Mieux comprendre la douleur et ses mécanismes permet d’en limiter l’intensité, y compris chez les enfants. Tel est le principal enseignement des recherches menées par la doctorante Roselien Pas, à la VUB.

Un Belge sur cinq souffre de douleurs chroniques dont la cause n’est pas clairement établie. Des recherches scientifiques antérieures menées par le groupe « Pain in Motion » de la VUB avaient déjà montré que les adultes souffrant de telles douleurs la ressentaient moins quand ils comprenaient comment elle se manifestait. Ceci est également vrai pour les enfants.

La douleur se produit généralement parce qu’un de nos nerfs est stimulé et envoie un signal au cerveau pour lui signaler que quelque chose ne va pas, par exemple en cas de chute ou de blessure. Cependant, chez les patients souffrant de douleurs chroniques, le système nerveux envoie constamment de tels messages de danger au cerveau, même lorsque, physiologiquement ou anatomiquement, (plus) rien ne va mal, et que le danger s’est donc à nouveau atténué. C’est là le résultat d’un d’un dérèglement du système nerveux qui devient trop sensible.

« Des facteurs tels que le stress, l’anxiété ou une accumulation d’émotions amplifient ces signaux d’alarme, ce qui fait que les patients ressentent encore plus de douleur »,  indique le professeur Ickmans, qui a supervisé les recherches de Mme Pas.

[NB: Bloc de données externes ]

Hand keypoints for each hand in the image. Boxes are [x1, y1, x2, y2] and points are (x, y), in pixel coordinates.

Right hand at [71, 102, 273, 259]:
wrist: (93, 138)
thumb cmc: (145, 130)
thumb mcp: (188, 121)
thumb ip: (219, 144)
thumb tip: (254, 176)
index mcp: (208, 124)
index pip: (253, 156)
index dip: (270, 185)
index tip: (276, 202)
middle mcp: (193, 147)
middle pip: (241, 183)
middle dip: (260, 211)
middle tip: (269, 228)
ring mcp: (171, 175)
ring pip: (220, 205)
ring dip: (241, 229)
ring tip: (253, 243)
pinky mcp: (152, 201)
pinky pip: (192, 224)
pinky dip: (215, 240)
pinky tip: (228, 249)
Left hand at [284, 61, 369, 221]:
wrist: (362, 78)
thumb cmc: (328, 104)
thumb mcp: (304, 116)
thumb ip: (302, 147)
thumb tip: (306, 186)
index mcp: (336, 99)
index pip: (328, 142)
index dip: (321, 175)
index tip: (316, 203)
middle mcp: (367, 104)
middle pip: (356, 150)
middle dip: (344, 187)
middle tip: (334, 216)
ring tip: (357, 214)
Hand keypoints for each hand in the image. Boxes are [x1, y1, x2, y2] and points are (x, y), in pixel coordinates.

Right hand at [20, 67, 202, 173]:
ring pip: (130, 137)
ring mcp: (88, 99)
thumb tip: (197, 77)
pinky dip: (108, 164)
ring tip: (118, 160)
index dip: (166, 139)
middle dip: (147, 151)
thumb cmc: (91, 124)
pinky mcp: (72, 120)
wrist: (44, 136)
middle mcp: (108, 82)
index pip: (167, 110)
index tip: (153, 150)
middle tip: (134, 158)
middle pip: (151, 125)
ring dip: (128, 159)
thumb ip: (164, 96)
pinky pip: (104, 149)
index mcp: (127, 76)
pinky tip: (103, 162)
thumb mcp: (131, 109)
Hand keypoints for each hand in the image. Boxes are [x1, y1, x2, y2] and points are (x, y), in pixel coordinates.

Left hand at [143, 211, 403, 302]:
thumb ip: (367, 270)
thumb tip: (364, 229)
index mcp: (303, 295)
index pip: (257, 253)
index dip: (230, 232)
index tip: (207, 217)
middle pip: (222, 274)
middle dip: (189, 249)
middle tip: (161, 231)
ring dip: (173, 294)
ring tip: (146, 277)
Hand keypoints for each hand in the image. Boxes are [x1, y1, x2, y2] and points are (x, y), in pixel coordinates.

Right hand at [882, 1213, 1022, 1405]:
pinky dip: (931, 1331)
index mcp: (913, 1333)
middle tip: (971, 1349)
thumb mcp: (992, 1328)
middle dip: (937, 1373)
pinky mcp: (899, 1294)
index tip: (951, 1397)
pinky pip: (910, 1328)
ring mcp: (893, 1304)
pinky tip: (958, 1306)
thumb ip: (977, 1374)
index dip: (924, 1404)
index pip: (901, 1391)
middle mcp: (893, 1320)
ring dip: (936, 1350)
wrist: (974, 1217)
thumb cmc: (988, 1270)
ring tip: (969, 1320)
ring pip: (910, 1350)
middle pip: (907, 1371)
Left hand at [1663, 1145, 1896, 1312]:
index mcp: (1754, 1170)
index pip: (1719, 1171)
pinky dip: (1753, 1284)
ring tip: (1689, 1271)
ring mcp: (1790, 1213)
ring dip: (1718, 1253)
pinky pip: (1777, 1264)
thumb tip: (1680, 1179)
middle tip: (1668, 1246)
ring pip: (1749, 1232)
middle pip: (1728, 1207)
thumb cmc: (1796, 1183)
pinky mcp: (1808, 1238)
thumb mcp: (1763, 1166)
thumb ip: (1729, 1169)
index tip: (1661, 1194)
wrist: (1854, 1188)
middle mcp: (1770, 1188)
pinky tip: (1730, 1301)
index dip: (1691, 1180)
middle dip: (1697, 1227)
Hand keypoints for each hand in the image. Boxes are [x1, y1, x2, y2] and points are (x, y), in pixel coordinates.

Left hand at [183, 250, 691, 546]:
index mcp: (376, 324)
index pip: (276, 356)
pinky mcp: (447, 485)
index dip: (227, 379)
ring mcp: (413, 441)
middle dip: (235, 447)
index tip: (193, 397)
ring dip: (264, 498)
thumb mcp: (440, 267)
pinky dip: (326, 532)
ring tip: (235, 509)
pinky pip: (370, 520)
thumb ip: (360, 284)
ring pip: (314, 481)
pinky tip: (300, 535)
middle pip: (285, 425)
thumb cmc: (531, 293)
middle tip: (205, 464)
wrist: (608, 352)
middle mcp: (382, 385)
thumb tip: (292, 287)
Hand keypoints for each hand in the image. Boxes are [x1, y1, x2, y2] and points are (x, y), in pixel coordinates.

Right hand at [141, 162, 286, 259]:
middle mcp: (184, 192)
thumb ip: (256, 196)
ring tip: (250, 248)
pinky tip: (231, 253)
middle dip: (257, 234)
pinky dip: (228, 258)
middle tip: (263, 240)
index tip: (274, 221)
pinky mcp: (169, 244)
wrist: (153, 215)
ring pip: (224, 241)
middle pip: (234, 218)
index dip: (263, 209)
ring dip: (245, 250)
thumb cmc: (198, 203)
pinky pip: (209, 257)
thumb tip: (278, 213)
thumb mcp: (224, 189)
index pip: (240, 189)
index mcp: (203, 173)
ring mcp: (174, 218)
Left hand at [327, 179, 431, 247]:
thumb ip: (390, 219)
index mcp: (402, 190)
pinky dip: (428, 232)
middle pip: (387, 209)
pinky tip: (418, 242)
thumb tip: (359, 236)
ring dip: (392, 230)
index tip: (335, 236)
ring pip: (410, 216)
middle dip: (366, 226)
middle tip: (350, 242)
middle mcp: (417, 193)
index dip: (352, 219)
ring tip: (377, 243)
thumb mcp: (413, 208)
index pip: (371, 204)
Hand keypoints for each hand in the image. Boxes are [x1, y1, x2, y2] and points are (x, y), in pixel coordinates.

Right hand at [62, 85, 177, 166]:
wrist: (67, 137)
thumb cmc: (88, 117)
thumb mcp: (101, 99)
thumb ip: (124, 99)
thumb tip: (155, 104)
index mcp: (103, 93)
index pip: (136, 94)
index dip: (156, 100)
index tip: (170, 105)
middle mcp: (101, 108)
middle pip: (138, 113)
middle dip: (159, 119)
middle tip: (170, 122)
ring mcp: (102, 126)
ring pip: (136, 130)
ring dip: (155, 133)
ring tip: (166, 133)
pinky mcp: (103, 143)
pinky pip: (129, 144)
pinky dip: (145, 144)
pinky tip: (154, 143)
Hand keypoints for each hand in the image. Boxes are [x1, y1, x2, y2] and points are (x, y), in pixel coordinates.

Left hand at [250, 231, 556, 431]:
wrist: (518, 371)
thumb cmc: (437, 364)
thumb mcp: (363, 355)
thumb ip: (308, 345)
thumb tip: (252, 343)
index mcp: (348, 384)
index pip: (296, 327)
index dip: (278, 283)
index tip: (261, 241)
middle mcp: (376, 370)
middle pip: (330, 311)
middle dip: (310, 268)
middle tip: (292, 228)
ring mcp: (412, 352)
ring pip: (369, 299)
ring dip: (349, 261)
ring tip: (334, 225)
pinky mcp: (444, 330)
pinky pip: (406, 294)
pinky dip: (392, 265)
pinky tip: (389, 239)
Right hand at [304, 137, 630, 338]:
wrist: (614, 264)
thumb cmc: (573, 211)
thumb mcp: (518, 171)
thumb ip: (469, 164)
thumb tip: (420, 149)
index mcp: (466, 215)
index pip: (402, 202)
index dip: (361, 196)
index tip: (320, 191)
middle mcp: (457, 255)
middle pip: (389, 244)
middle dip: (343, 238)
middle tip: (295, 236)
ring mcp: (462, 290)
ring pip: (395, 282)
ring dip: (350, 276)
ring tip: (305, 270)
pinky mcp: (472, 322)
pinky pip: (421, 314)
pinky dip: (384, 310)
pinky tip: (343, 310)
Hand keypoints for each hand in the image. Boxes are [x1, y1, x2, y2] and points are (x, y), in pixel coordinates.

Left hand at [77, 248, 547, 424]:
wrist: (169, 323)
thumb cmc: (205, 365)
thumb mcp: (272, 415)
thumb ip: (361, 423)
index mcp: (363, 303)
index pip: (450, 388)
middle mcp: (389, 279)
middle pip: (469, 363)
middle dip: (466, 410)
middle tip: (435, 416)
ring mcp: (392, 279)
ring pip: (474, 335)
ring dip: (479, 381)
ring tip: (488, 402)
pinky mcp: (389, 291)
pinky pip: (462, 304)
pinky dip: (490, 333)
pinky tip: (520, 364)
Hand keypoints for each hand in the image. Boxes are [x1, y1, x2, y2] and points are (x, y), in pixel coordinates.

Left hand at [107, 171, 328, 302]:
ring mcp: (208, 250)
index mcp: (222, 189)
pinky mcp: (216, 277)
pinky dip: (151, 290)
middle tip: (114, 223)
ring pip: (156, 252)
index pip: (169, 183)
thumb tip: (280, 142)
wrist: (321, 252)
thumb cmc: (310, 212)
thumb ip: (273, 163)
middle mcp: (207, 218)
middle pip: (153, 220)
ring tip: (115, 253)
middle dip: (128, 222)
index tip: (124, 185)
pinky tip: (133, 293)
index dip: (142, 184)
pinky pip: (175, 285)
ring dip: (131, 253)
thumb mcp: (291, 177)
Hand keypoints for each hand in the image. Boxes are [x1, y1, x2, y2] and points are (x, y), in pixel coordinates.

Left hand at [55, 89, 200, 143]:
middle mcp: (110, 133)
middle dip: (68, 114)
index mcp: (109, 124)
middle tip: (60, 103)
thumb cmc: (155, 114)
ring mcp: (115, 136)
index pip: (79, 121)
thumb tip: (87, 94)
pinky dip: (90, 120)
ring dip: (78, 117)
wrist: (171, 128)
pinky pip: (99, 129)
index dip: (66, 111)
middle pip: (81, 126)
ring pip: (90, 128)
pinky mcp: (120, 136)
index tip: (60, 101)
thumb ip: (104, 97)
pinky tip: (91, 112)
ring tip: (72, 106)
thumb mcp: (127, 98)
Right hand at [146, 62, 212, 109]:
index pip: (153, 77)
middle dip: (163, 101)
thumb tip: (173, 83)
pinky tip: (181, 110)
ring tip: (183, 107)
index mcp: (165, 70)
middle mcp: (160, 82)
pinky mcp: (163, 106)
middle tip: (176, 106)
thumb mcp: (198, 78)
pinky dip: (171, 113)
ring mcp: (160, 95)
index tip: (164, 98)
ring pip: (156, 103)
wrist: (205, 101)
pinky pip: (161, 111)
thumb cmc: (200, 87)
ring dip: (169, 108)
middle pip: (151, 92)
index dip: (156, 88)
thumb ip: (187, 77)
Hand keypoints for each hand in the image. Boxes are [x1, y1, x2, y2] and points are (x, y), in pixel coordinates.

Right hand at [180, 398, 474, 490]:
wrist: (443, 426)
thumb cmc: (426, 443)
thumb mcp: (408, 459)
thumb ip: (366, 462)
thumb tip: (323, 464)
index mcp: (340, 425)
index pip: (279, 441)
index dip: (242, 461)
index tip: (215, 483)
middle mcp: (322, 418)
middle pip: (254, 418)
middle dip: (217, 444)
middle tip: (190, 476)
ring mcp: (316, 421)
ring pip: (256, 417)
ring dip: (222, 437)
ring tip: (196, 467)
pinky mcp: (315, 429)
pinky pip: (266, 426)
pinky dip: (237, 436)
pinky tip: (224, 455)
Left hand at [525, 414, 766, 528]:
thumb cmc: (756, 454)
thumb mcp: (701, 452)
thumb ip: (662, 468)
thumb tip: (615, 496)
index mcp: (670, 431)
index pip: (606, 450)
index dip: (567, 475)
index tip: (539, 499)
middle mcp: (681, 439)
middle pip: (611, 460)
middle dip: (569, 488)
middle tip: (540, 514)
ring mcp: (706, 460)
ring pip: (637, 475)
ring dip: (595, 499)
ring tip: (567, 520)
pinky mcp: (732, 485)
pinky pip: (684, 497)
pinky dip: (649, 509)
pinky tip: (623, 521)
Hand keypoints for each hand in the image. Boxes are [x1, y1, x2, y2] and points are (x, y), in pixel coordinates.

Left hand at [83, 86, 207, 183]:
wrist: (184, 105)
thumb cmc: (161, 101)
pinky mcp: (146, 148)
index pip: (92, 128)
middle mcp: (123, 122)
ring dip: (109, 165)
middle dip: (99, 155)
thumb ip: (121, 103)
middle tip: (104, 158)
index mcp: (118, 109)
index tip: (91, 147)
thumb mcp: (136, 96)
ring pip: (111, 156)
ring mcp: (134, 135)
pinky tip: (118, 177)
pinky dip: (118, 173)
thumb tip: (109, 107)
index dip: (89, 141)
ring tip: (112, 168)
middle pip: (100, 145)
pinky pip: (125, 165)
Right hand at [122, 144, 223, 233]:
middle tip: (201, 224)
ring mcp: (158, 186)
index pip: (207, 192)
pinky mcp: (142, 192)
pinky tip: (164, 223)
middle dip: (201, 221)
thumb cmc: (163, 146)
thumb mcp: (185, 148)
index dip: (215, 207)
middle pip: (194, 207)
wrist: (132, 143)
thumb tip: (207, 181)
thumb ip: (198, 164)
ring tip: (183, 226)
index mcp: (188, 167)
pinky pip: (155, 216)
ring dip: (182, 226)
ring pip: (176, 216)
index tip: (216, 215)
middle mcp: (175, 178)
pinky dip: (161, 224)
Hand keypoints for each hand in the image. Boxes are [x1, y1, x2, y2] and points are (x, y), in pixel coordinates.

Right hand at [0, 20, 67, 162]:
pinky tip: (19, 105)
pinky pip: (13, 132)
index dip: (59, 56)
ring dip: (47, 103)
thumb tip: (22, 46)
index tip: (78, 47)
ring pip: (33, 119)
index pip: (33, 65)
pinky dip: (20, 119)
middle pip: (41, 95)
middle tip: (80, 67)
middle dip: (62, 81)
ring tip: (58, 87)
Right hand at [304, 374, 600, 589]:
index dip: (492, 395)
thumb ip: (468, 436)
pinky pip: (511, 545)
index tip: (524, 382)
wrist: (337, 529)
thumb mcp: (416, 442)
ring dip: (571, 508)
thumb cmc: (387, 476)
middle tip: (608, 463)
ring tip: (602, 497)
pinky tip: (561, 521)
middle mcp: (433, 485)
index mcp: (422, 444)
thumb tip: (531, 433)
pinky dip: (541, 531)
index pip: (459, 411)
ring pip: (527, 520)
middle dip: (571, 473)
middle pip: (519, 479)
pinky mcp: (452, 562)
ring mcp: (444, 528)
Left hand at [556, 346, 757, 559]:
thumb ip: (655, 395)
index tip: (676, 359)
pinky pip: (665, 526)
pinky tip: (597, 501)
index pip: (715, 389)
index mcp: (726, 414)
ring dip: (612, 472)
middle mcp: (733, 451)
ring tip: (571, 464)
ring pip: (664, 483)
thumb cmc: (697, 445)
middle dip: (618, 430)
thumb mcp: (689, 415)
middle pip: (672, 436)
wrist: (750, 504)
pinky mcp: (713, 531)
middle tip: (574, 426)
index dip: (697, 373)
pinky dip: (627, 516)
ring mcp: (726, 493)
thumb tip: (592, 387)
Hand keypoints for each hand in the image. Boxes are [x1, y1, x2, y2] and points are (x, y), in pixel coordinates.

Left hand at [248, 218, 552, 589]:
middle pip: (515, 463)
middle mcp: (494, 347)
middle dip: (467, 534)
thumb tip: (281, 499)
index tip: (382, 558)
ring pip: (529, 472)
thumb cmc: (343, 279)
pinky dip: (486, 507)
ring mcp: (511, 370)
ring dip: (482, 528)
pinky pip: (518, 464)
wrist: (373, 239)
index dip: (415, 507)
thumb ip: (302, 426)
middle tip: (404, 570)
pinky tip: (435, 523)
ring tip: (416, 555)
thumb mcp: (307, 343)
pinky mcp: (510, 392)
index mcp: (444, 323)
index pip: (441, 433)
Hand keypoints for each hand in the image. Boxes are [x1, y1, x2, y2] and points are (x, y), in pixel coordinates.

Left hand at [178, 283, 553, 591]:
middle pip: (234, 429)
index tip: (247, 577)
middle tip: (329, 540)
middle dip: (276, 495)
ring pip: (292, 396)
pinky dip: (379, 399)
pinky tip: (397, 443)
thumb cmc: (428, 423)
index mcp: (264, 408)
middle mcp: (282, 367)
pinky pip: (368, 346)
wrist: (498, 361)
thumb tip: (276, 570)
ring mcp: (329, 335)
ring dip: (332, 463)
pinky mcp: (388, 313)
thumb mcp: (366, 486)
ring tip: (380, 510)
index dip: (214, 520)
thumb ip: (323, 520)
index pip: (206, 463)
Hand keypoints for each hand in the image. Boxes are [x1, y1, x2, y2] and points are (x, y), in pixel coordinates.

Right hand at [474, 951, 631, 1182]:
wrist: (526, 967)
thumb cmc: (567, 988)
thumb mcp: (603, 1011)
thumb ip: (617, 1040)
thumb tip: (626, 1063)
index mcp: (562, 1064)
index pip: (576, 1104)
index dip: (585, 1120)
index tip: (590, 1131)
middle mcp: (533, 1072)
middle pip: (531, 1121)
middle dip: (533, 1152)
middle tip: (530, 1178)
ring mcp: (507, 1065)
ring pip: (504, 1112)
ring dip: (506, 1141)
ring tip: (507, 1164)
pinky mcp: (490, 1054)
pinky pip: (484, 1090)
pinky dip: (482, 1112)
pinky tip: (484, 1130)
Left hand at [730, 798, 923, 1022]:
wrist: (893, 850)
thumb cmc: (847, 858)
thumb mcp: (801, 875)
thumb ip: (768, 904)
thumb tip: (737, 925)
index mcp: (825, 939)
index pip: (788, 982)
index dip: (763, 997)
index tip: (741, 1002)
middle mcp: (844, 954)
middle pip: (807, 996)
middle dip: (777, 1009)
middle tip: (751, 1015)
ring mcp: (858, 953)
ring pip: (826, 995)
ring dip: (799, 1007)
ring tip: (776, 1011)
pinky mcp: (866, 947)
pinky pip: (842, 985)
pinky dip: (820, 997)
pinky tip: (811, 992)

L’éducation à la douleur est une méthode de traitement éprouvée chez les adultes. Les patients reçoivent des explications sur ce qu’est la douleur, comment elle se manifeste et quels sont les facteurs qui la provoquent. Afin de savoir si cette approche fonctionne également chez les enfants, Roselien Pas, dans le cadre de son doctorat en sciences de la réadaptation et physiothérapie, a mené une expérience auprès de 28 enfants âgés de 6 à 12 ans, souffrant de douleurs abdominales chroniques non spécifiques. La moitié des participants et leurs parents ont reçu un traitement classique, dans lequel une infirmière leur a expliqué le système digestif, l’influence du stress sur les plaintes et les exercices de respiration. L’autre moitié a également reçu une éducation à la douleur.

Les enfants qui ont reçu une éducation à la douleur ont été moins sensibles à la douleur dans les semaines qui ont suivi l’expérience. En outre, ils étaient moins inhibés dans leurs activités quotidiennes (scolaires, familiales, sociales et récréatives) et avaient moins peur de la douleur. En outre, cela a également eu un impact sur les parents de ces enfants. Ils s’inquiétaient moins de la douleur de leur enfant.